Ensuite, au printemps 2005, la plus grande grève étudiante de l'histoire du Québec avait entraîné la plupart des étudiants des cégeps et des universités en grève. Ceux-ci protestaient alors contre les coupes de 103 millions de dollars dans le système de prêts et bourses. Encore une fois, le gouvernement Charest avait dû compter sur l'aide précieuse de la bureaucratie syndicale. Alors que les 500.000 travailleurs du secteur public étaient en train de négocier leur convention collective, la bureaucratie syndicale avait cherché à mettre fin au mouvement des étudiants et à empêcher qu'il ne s'étende aux travailleurs. Henri Massé, alors le président de la plus grande centrale syndicale du Québec (Fédération des travailleurs du Québec, FTQ), avait déclaré que les étudiants devaient faire des compromis dans leurs demandes et les bureaucraties syndicales avaient mis de la pression sur les associations étudiantes pour que celles-ci mettent fin à la grève. Ces demandes étaient somme toute modestes, les étudiants ne demandant officiellement que l'annulation de cette coupe de 103 millions de dollars.

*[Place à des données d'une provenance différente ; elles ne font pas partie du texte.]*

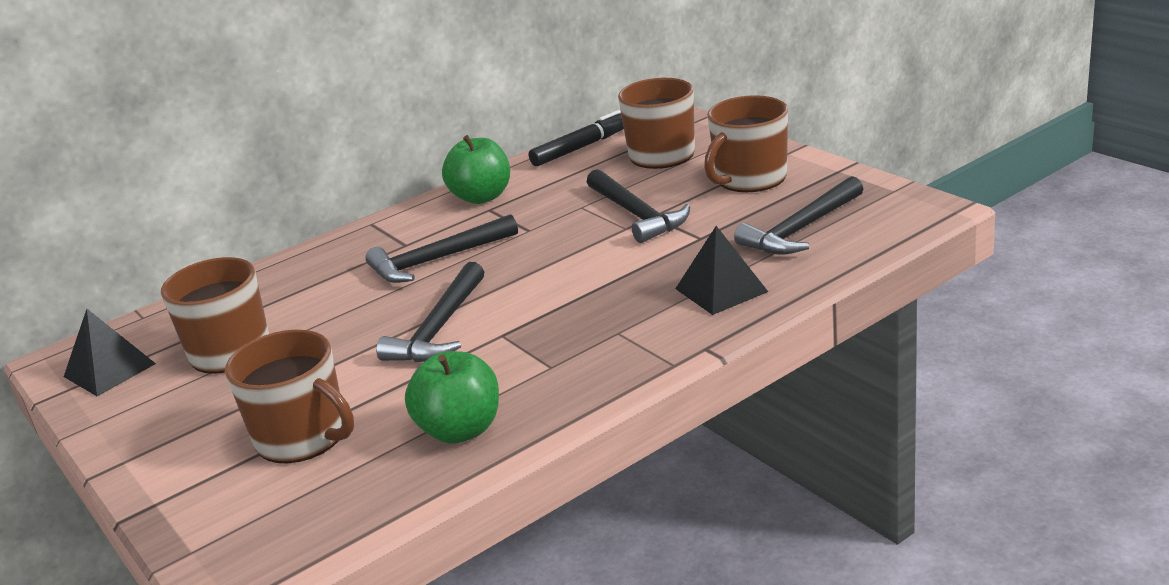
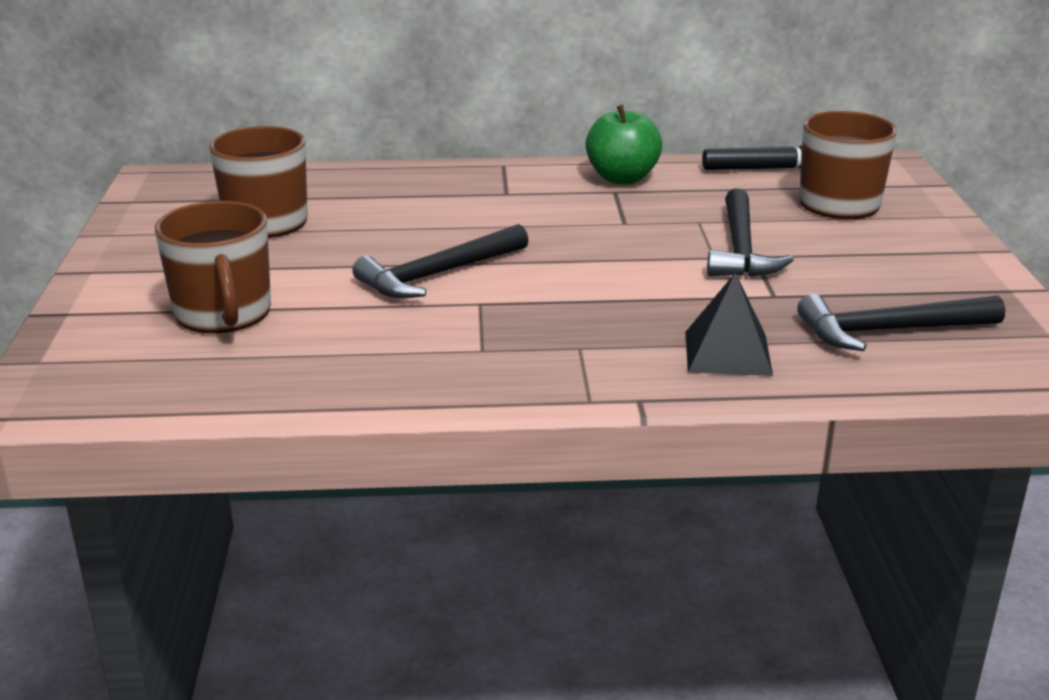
camera: 30 degrees right, 0 degrees up
black pyramid [64,309,156,396] -> none
black hammer [365,214,518,283] -> none
green apple [405,351,499,444] -> none
brown mug [704,95,788,192] -> none

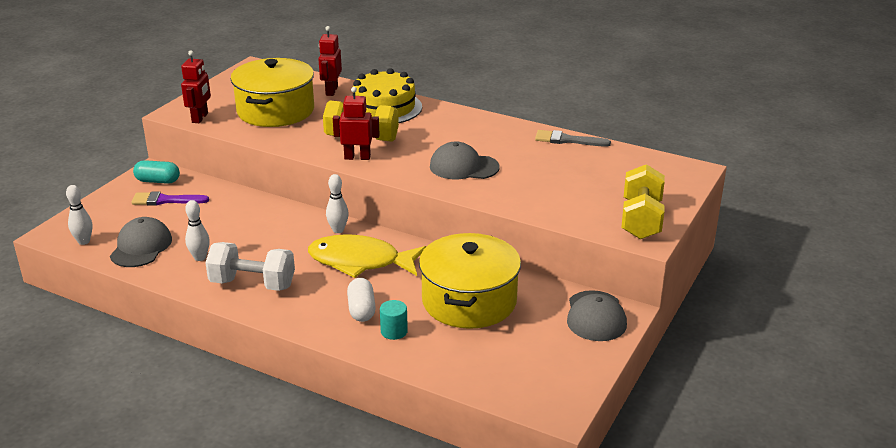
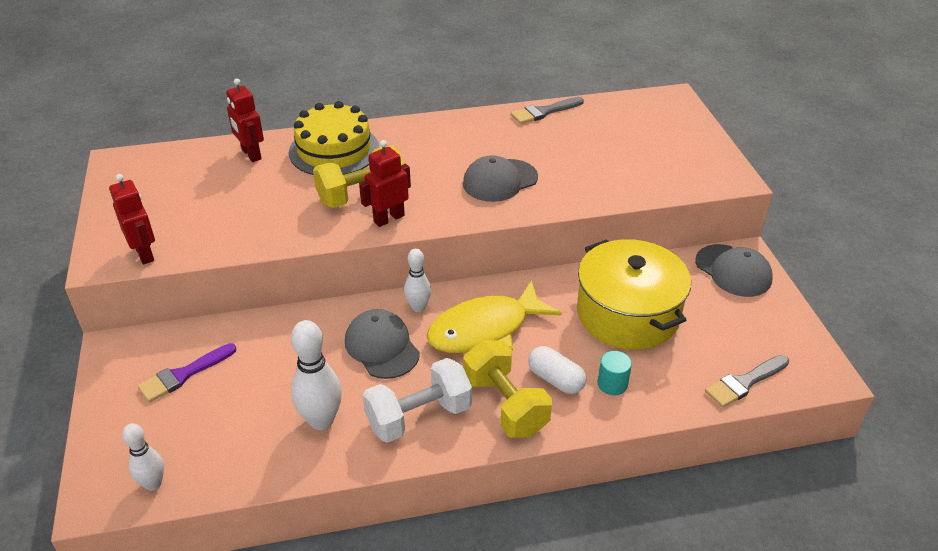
camera: 40 degrees left, 10 degrees up
grey cap [110,217,172,267] -> grey cap moved to [345,309,420,379]
turquoise capsule [133,160,180,184] -> none
white bowling pin [185,200,210,261] -> white bowling pin [291,320,342,430], size x1.60
yellow pot [231,58,314,127] -> none
yellow dumbbell [621,164,665,239] -> yellow dumbbell moved to [463,340,552,438]
none -> grey brush [705,355,789,408]

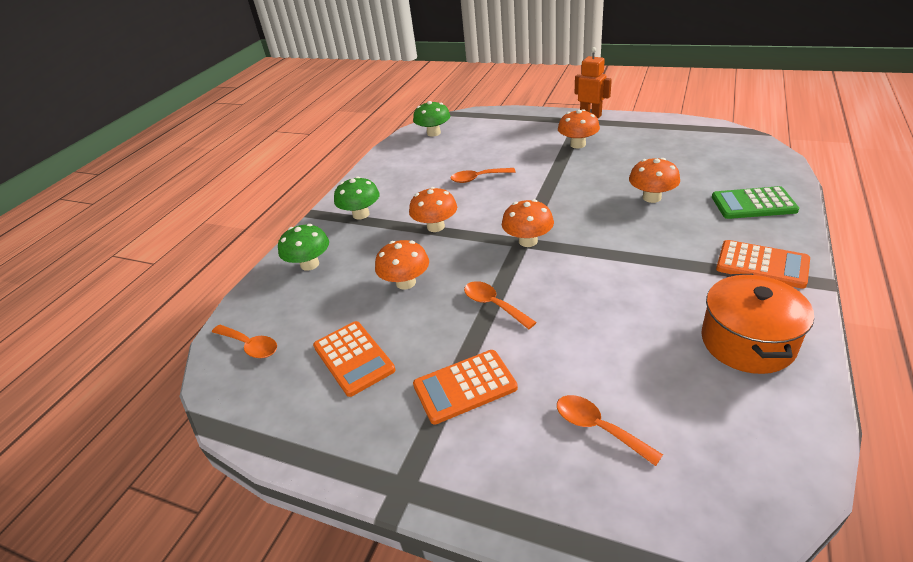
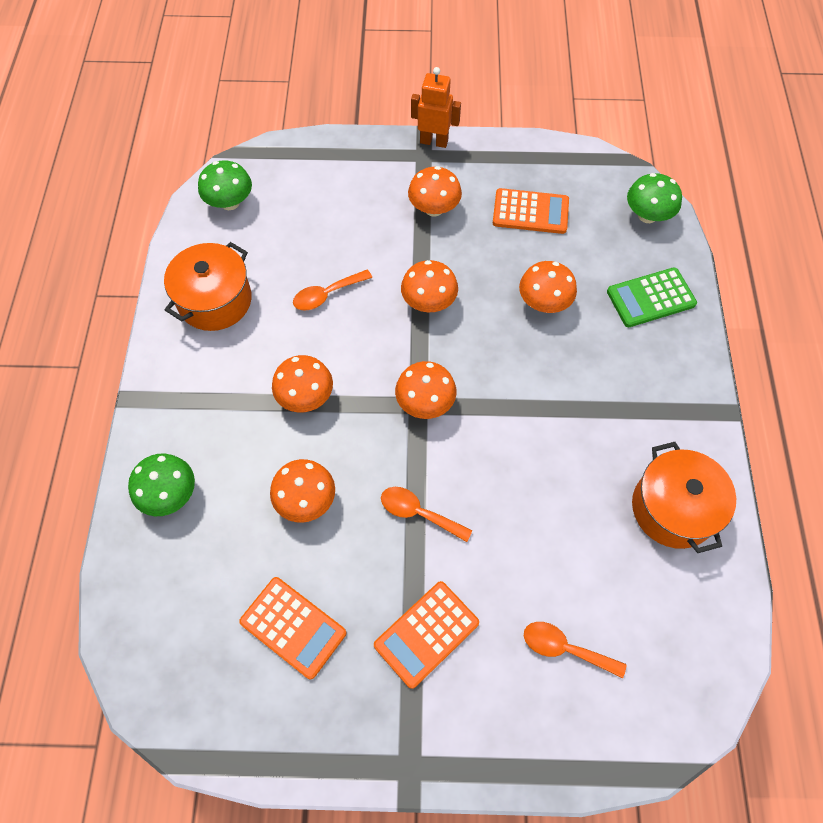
camera: 25 degrees left, 25 degrees up
orange spoon [212,324,277,358] -> none
green mushroom [334,176,380,220] -> green mushroom moved to [627,173,682,223]
orange calculator [716,240,810,289] -> orange calculator moved to [493,188,569,234]
none -> orange pot [164,242,252,331]
none -> orange mushroom [401,260,458,312]

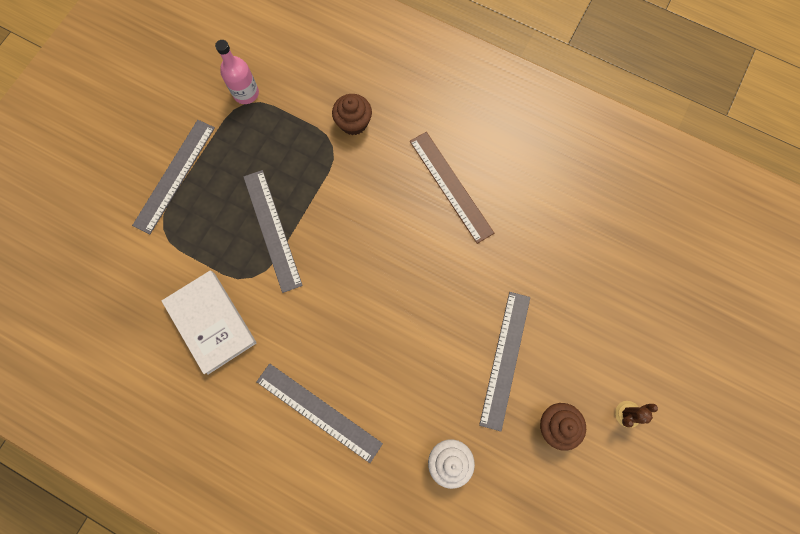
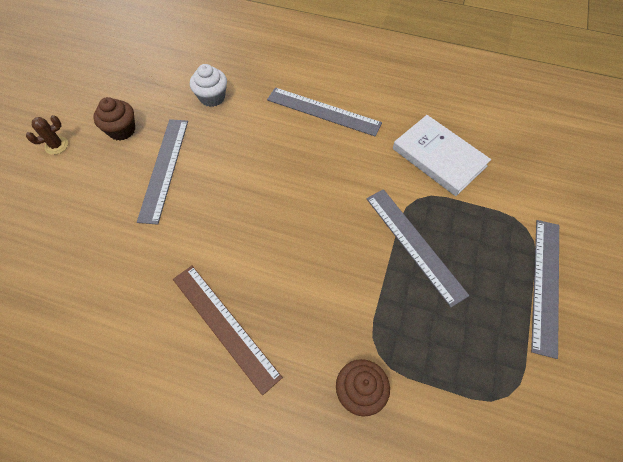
camera: 170 degrees right, 15 degrees down
pink bottle [215,40,259,104] -> none

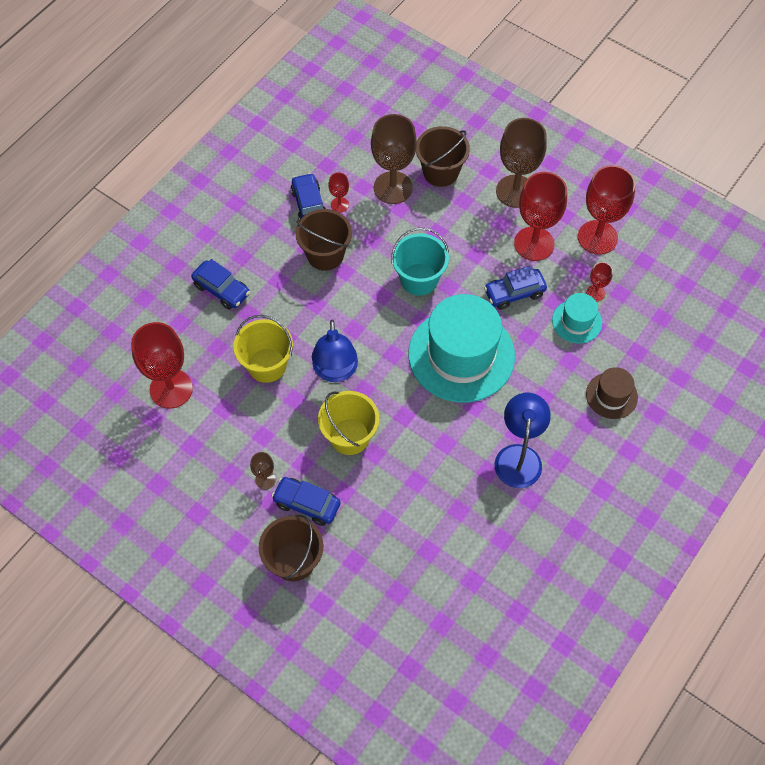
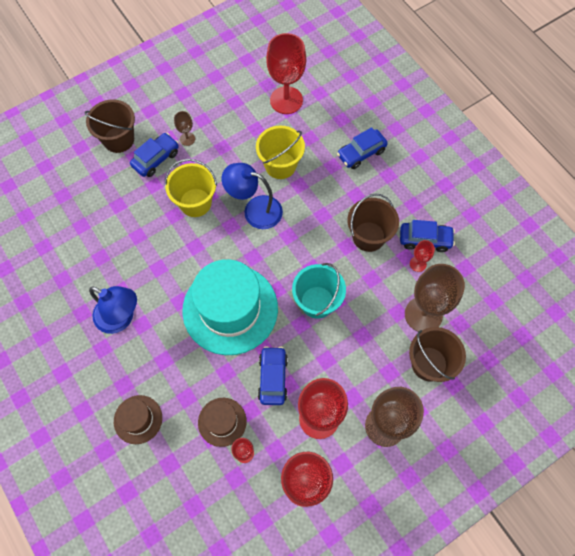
camera: 110 degrees right, 5 degrees up
turquoise hat [552,293,602,343] -> brown hat [198,398,247,447]

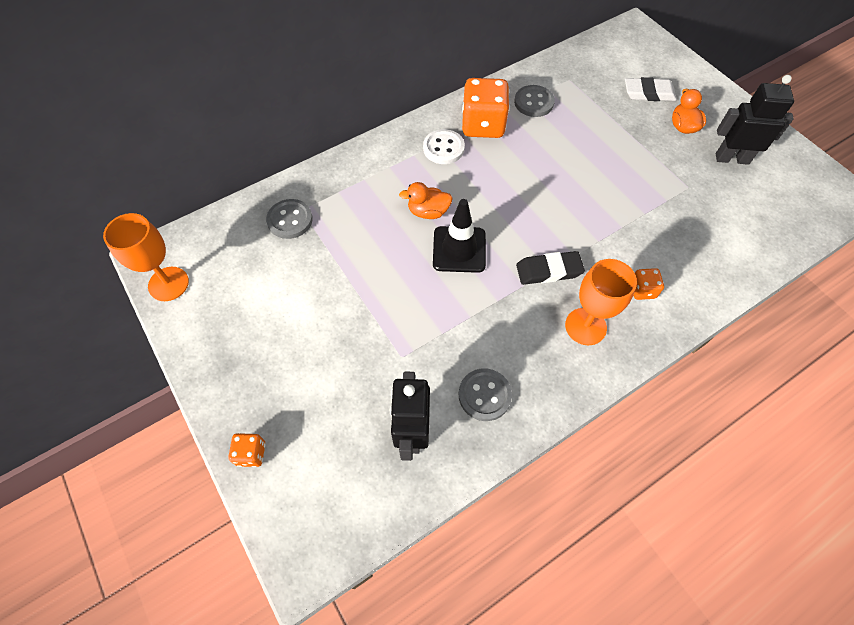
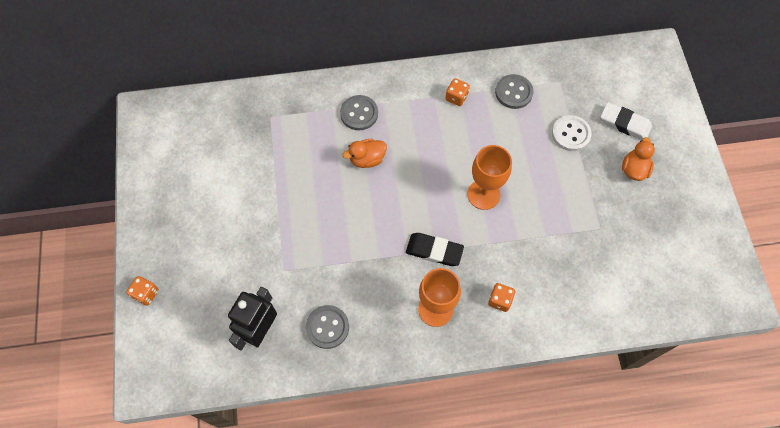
camera: 25 degrees right, 5 degrees up
orange goblet [103,213,189,301] -> orange goblet moved to [467,145,512,210]
grey button [266,199,313,239] -> grey button moved to [340,95,378,130]
orange duck [399,182,453,219] -> orange duck turned 45 degrees counterclockwise [342,139,387,168]
white button [423,129,465,164] -> white button moved to [552,115,592,151]
black traffic cone [433,199,486,273] -> none
orange dice [462,78,510,138] -> orange dice [446,78,470,106], size x0.48
black robot [716,75,794,165] -> none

L’Internationale étudiante pour l'égalité sociale (IEES) appelle les étudiants qui veulent repousser l’assaut sur l’éducation à se tourner vers la classe ouvrière dans son ensemble, dont le niveau de vie est aussi attaqué de toutes parts par l'élite dirigeante. Seule la mobilisation politique indépendante des travailleurs peut préserver les programmes sociaux vitaux comme l’éducation. Les étudiants doivent aider les travailleurs à rompre avec la bureaucratie syndicale pro-capitaliste, qui cherche constamment à les subordonner aux partis de la grande entreprise, plus particulièrement le Parti québécois et le Bloc québécois.